→ What to do
Can you extract every line in the records below that contains the string "genus"? Case counts, so copy only lines with that exact capitalization.
----------
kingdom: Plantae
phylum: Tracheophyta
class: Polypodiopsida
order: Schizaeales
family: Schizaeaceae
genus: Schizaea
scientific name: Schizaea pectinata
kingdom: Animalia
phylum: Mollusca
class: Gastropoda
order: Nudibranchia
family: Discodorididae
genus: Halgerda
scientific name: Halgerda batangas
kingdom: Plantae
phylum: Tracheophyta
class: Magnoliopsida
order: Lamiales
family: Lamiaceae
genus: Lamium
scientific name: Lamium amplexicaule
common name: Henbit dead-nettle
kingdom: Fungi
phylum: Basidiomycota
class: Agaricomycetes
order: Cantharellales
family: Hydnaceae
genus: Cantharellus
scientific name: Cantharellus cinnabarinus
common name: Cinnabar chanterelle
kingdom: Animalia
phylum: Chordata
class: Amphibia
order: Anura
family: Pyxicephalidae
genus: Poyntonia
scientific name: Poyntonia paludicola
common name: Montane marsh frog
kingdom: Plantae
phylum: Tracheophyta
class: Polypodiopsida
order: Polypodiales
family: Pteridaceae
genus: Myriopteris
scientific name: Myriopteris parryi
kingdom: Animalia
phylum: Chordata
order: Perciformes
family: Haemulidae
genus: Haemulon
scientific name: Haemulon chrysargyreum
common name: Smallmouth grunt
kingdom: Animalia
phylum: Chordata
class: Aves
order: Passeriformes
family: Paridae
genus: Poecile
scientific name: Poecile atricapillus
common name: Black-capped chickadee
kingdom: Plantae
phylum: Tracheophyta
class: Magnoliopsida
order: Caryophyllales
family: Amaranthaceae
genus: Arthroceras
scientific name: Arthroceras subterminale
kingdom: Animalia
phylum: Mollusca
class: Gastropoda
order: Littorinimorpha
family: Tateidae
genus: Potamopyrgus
----------
→ Reply to the task
genus: Schizaea
genus: Halgerda
genus: Lamium
genus: Cantharellus
genus: Poyntonia
genus: Myriopteris
genus: Haemulon
genus: Poecile
genus: Arthroceras
genus: Potamopyrgus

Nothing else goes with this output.